At the same time, they’re hoping to bump up the bakery production a bit, perhaps even offering croissants five days a week (hurrah!). And they’d like to add a second CSB (Community Supported Baking) this winter to allow folks to choose one of two days to pick up their pre-ordered and pre-paid bread every week.

The output from the bakery and the vegetable fields, as well as a huge demand for local meat, increased Grey Barn’s retail sales significantly this year, a fortunate circumstance since the national wholesale market for their cheese lapsed into radio silence during the early days of the pandemic. Raw milk sales at the farm stand shot up as well.

Like other farmers, Eric and Molly saw so much demand for meat starting last spring that they blew through their inventory at warp speed. In August, Eric processed three more cows and brought in summer-friendly cuts like kabobs and steaks; that beef sold out in two weeks.

So while Eric is confident that they’ll keep the farm stand stocked with a variety of farm-grown and made ingredients through the winter, he cautioned that “they won’t have everything all the time.”

That reminded me how important it is to be flexible as a farm-stand shopper. If you want locally grown food, you might have to buy arugula when you wanted spinach. Maybe lamb meatballs with local feta cheese would be a nice change-up from beef and parmesan.
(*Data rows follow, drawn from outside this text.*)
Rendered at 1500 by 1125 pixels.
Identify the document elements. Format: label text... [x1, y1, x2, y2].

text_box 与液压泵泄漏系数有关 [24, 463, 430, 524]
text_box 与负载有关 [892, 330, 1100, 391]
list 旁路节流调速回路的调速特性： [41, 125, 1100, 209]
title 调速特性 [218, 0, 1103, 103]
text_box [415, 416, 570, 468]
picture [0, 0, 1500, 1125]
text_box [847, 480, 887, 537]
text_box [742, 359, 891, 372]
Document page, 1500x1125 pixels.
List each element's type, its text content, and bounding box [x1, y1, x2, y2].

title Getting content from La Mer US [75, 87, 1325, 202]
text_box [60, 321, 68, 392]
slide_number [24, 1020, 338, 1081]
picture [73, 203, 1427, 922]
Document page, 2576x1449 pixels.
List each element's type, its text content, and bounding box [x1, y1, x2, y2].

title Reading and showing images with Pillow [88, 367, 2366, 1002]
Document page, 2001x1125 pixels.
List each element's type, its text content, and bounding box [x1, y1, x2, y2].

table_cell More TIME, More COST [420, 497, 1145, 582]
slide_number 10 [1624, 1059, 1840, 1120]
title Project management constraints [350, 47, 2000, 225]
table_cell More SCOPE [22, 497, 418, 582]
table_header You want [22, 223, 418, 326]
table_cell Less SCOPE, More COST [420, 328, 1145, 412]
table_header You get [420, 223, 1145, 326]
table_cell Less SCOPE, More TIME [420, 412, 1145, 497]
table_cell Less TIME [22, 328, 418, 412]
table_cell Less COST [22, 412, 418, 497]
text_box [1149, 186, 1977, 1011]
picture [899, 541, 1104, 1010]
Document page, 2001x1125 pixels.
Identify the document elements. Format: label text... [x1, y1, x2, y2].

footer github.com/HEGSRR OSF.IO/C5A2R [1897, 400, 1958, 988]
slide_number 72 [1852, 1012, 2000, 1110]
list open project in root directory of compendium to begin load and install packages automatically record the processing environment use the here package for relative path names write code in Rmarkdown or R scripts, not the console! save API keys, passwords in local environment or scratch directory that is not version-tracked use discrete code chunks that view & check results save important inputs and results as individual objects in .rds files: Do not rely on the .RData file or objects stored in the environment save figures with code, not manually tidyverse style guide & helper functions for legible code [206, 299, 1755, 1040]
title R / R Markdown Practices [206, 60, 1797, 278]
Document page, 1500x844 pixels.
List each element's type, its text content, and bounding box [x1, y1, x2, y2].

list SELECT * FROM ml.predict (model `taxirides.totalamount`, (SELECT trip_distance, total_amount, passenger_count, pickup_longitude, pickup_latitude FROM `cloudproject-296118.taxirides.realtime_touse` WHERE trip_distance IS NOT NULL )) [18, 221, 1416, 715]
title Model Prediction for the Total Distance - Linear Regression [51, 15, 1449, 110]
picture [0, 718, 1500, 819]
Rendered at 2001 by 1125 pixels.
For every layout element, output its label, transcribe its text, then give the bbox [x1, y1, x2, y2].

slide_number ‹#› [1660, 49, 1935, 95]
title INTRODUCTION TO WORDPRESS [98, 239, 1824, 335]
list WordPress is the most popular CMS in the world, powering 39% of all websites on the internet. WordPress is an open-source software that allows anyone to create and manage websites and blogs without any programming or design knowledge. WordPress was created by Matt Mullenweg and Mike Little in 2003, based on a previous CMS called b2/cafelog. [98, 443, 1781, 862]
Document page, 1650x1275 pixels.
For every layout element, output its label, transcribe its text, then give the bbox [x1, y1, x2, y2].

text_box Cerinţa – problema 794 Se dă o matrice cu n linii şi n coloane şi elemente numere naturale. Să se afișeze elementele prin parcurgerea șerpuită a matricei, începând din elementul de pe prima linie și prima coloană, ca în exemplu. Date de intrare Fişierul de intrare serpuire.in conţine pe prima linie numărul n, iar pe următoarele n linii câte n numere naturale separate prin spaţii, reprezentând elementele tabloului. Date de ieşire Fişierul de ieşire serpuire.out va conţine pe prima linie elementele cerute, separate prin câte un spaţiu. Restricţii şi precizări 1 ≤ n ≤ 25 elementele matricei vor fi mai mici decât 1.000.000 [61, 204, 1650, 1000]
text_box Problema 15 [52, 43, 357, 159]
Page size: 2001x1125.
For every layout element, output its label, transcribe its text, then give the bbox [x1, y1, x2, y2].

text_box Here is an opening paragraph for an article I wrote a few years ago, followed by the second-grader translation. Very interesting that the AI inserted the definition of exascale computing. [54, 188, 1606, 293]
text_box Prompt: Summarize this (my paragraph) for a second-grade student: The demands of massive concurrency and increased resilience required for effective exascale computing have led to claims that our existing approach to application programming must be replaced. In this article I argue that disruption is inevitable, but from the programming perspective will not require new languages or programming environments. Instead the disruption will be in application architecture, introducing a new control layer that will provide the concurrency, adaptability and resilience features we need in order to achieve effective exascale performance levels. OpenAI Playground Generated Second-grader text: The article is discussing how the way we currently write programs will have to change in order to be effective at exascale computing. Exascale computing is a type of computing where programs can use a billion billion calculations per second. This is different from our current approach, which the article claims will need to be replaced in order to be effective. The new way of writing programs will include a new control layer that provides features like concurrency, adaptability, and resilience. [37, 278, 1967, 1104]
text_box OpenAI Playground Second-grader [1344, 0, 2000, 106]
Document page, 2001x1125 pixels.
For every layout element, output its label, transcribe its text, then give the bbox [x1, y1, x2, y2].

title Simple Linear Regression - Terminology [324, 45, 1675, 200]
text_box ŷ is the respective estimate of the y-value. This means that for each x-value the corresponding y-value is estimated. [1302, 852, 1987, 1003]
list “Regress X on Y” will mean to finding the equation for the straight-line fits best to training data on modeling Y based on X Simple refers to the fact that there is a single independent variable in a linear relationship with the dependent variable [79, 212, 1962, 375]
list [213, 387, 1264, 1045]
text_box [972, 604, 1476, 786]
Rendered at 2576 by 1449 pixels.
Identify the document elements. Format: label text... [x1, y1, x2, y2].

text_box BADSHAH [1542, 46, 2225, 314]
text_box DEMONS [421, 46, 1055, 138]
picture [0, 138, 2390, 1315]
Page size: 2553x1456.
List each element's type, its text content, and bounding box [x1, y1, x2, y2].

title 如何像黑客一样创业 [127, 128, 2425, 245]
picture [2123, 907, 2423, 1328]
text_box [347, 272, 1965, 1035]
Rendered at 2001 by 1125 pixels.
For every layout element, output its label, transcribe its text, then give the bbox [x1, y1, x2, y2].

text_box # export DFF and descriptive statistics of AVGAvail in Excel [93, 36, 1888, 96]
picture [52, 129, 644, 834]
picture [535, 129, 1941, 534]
I had the same thought when I talked with Coco Brown at Ghost Island Farm the next day when I went to pick up Island-grown Asian pears, salad mix, and late tomatoes. She said their strict adherence to an online ordering system worked very well this summer and that they will continue to do that through December and when they reopen in February on weekends after a short break. (Again, hurrah for local greens and other goodies in the winter.)

“It isn’t for everyone,” she said of the system, adding that for the majority of shoppers it had been a smooth ride.

It’s true that when it comes to local food, you may have to shift gears occasionally, but by now most of us are in that groove. As Mick would say, you can’t always get what you want, but if you try some time you find you get what you need.